1006.3 Proprietary Information

(a) For purposes of this Part only, proprietary information may consist of any information subject to disclosure pursuant to this Part the disclosure of which would compromise a manufacturer's competitive position. Any proprietary information submitted or divulged to the Department of Health pursuant to this Part shall not be available for, or subject to, public disclosure. Proprietary information shall include, but is not limited to, any:

(1) Commercially valuable plan, formula, process, or device that is used for the making,

preparing, or processing of vapor products, e-cigarettes, or their components, and that can be said to be the end product of either innovation or substantial effort. There must be a direct relationship between the proprietary information and the productive process; or

(2) Valuable data or information which is used in a manufacturer’s business and is of a type customarily held in strict confidence or regarded as privileged and not disclosed to any member of the public by the person to whom it belongs.

(b) A manufacturer submitting information to the Department pursuant to this Part may designate part or all of the information in such records as exempt from disclosure. The Manufacturer may make this designation either at the time the records are submitted to the Department or within a reasonable time thereafter.

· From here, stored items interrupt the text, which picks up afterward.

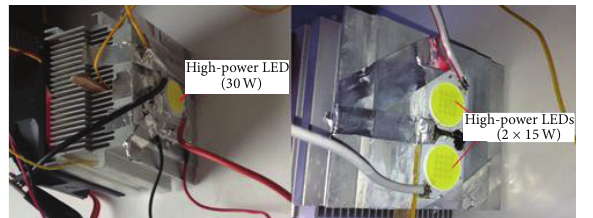
Figure 3: Cooling system with thermoelectric cooler (TEC) and heat pipe cooling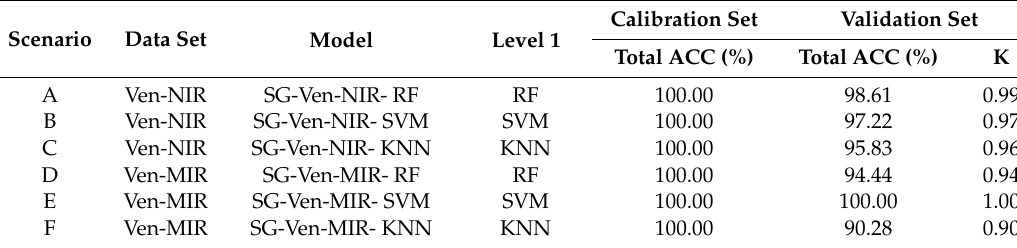
Table 9. The major parameters (accuracy and kappa) of the stacking models.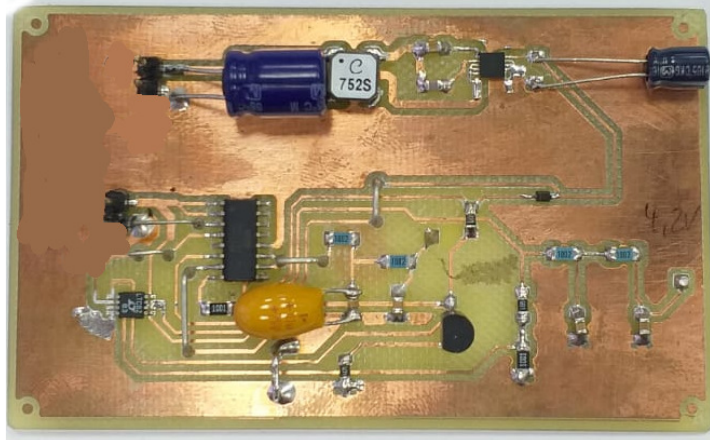
Figure 6. Photograph of the measurement circuit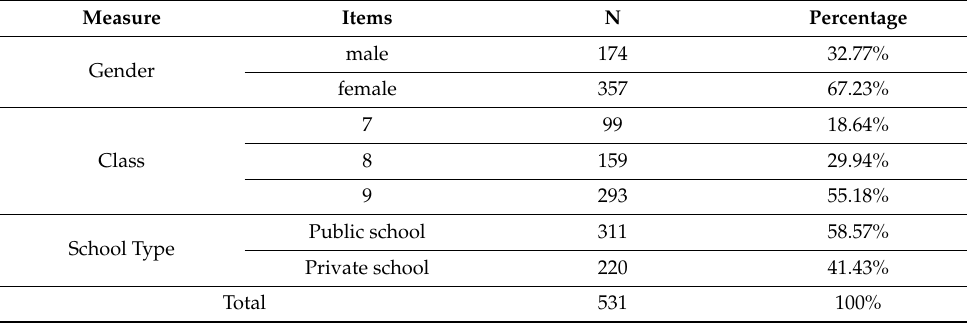
Table 1. Descriptive statistics of students in this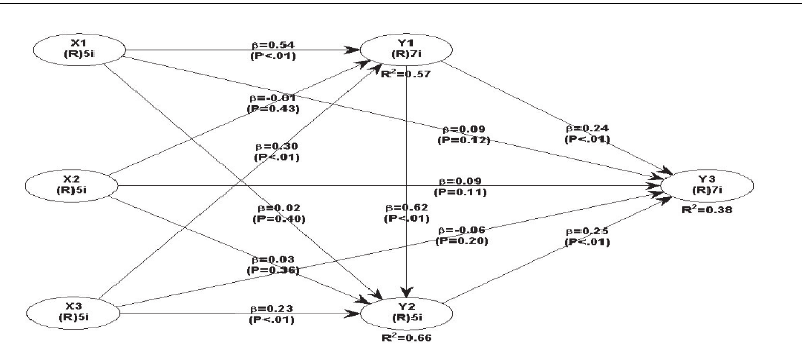
Fig. 3. Testing research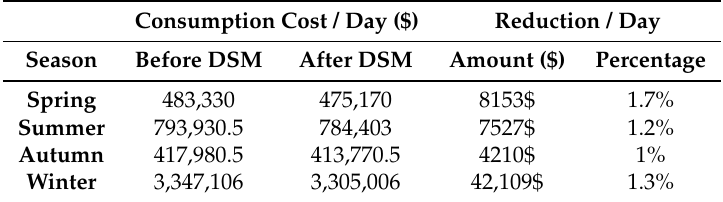
Table 5. Energy consumption cost reduction by the proposed DSM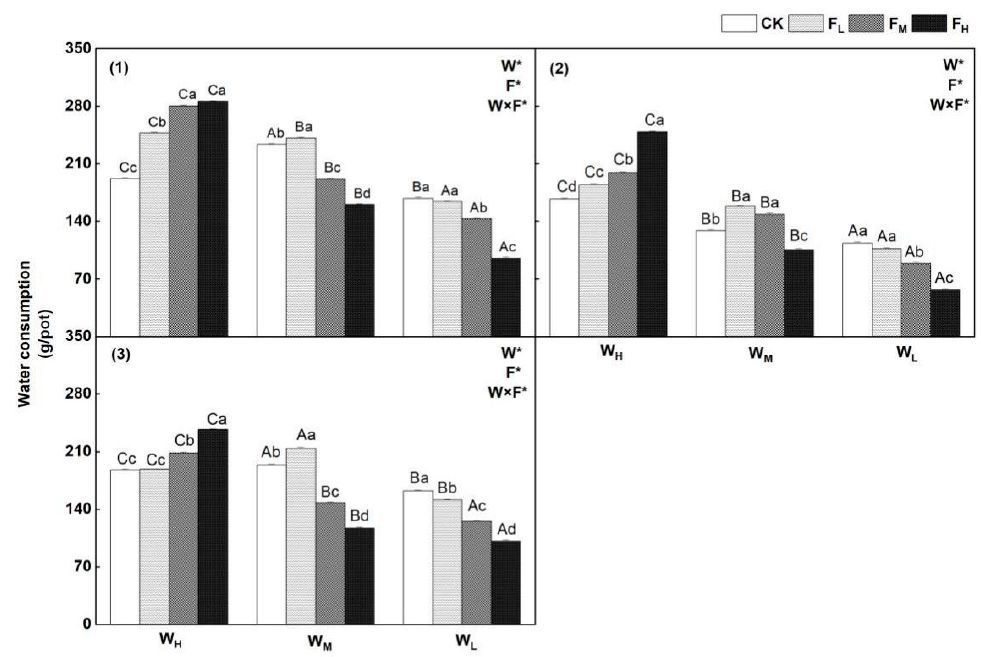
Figure 8. Changes in water consumption values of test plant species under different water–fertilizer treatments. Numbers ( 1 ) − ( 3 ) in brackets indicate P. crymophila , F. coelestis , and S. purpurea , respectively. W, F, and W × F indicate the results of ANOVAs ( p < 0.05) for the effects of water, fertilizer, and their interactions. Asterisk (*) and ns indicate significant difference and non-significant. The uppercase letters and lowercase letters represent the difference between water and fertilizer treatments.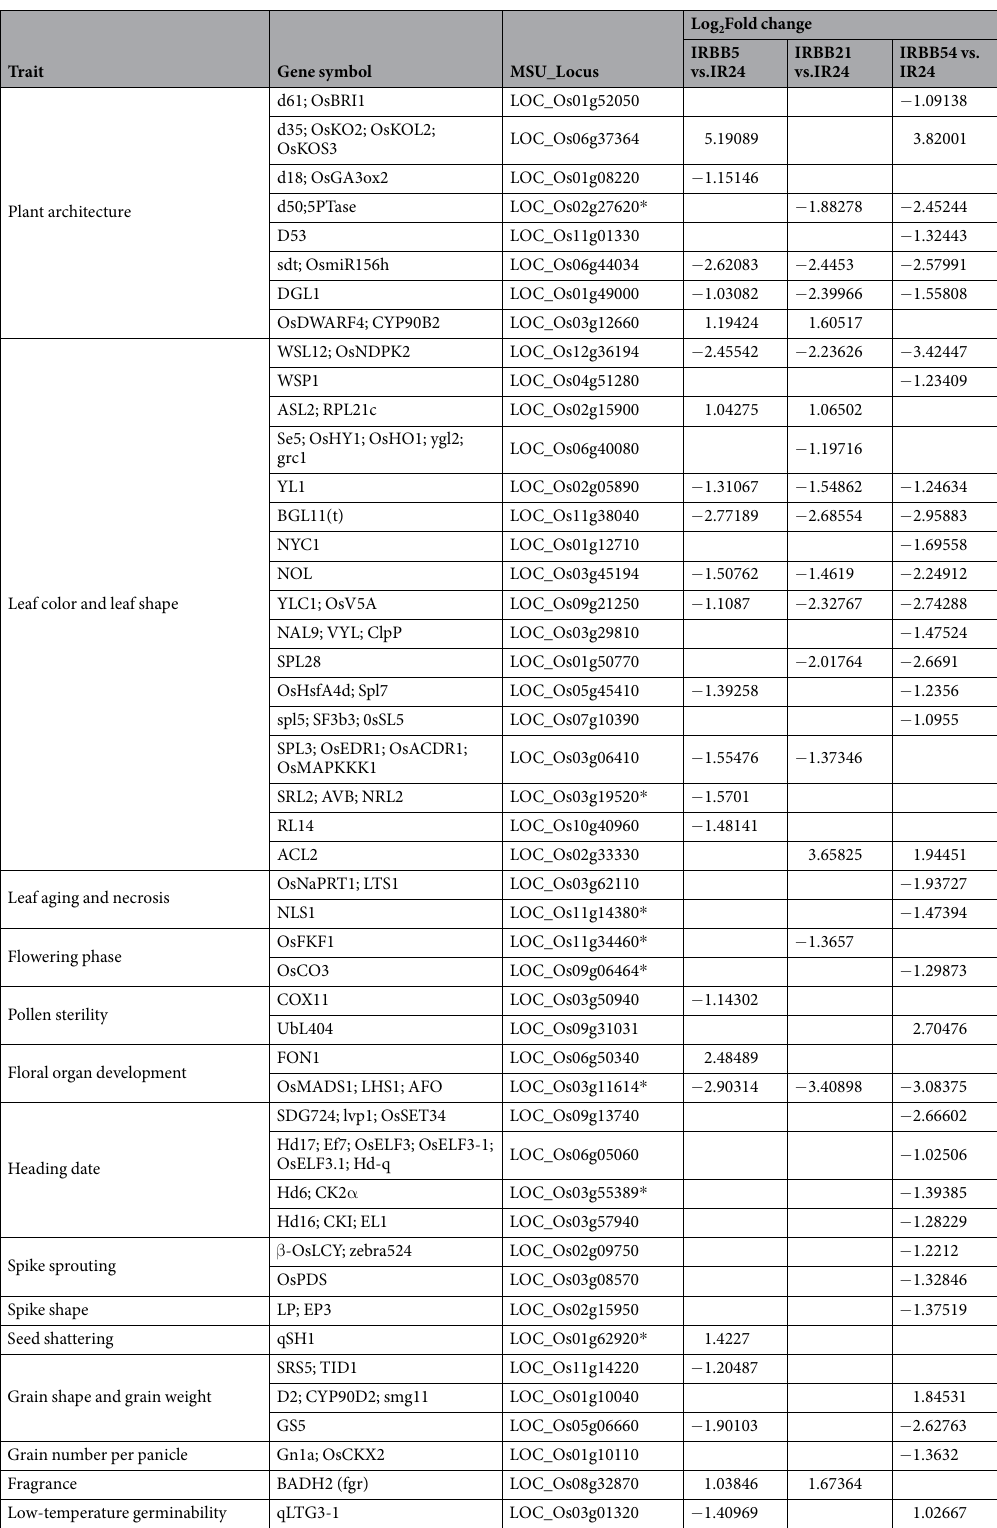
Table 2. Differentially expressed genes related to agricultural traits. Pleiotropic genes list only one trait they control. Genes that have the R-motif within their 5 ′ leader sequence, a typical motif of genes with altered translation during plant immune responses, were marked with *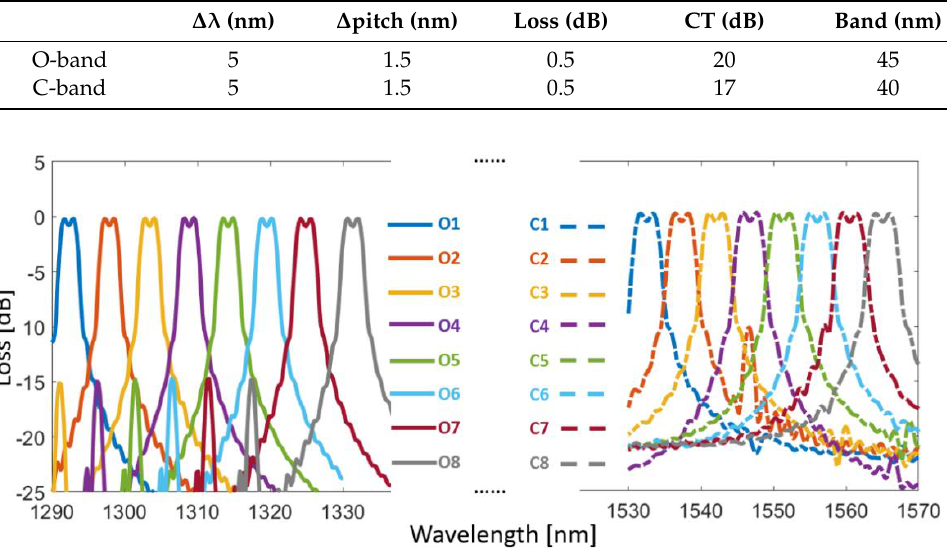
band is lower than 0.5 dB, crosstalk below 20 dB, C-band loss lower than 0.5 dB, crosstalk below 17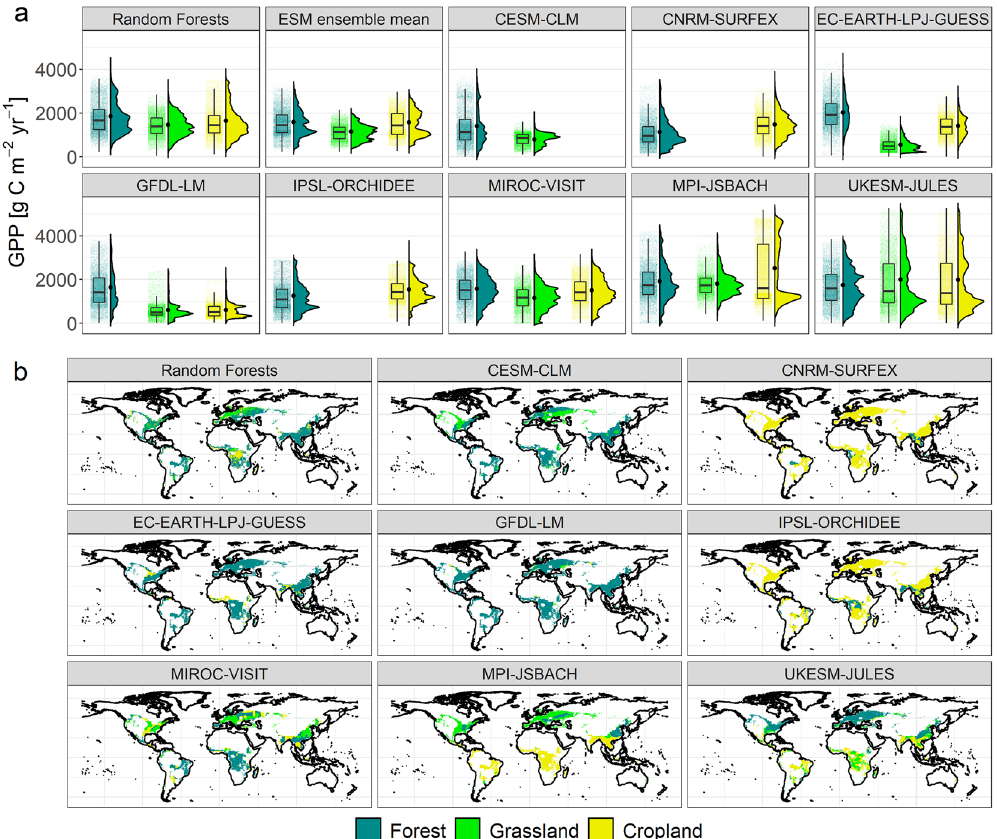
Figure 3. Comparison of our RF GPP predictions to CMIP6 ESM simulations. ( a ) Box and violin plots of GPP probability densities for different land cover types in our RF approach, eight ESMs and the ESM ensemble (2001–2014 mean values). The tiny coloured dots correspond to individual grid cells (subset of 1% randomly selected cells), the larger black dots indicate area-weighted means across all grid cells. ( b ) Maps of the most productive land cover type. ESM considerably vary in their spatial resolutions and simulated forest cover so we bilinear remapped the output to 0.05° resolution using Climate Data Operators 33 and removed grid cells without any trees in at least one ESM, i.e., we compare the same area for all models. Maps of the most productive land cover type on the original ESM spatial resolution can be found in Supplementary Fig. S10. The figure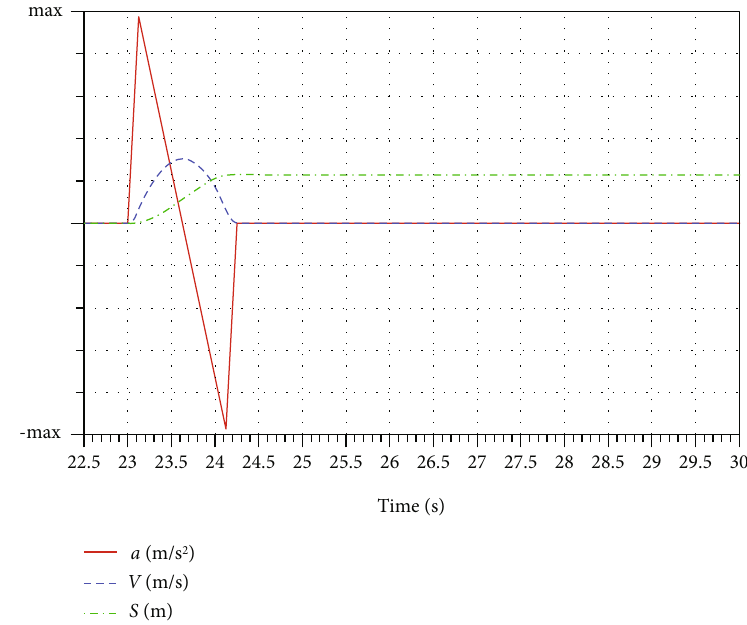
Figure 4: Drogue acceleration, velocity, and displacement characteristics. Table 3: Cases for the veri fi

Such designation must be in writing and must set forth the reasons why the information should be excepted from disclosure as proprietary information, including, as appropriate:

(1) the specific information requested to be considered proprietary information, including, where applicable, page, form, line, chart or table designation;

(2) the confidential nature of the record, including a description of the nature and extent of the injury to the manufacturer’s competitive position such as unfair economic or competitive damage which would be incurred were the information to be disclosed;

(3) whether the information is treated as confidential by the manufacturer, including whether it has been made available to any other manufacturer or to the public;

(4) whether any patent, copyright, or similar legal protection exists for the information;

(5) whether the public disclosure of such information is otherwise restricted by law, and the specific source and contents of such restrictions;

(6) the date upon which such information will no longer need to be kept confidential, if applicable;

(7) whether the request itself constitutes information which, if disclosed, would defeat the purpose for which proprietary status is sought;

(8) whether the information is known outside of the business of the manufacturer, and the extent to which the record is known by the employees and others involved in the business of the manufacturer;

(9) the value of the information to the manufacturer and to its competitors;

(10) the amount of effort or money expended by the manufacturer in developing the information, and the ease or difficulty with which the information could be properly acquired or duplicated by others;

(11) any other factors considered relevant.

(c) When information designated as proprietary information has been submitted to the Department, it shall be excepted from disclosure and maintained apart by the Department from all other records until 15 days after the entitlement to such exception has been finally determined by the Commissioner or such further time as ordered by a court of competent jurisdiction.

(d) A denial of an exception from disclosure requested pursuant to this section shall be final.

(e) The Commissioner shall not approve any exceptions under this section with respect to any ingredient that is a chemical of concern on one or more lists identified by the Commissioner.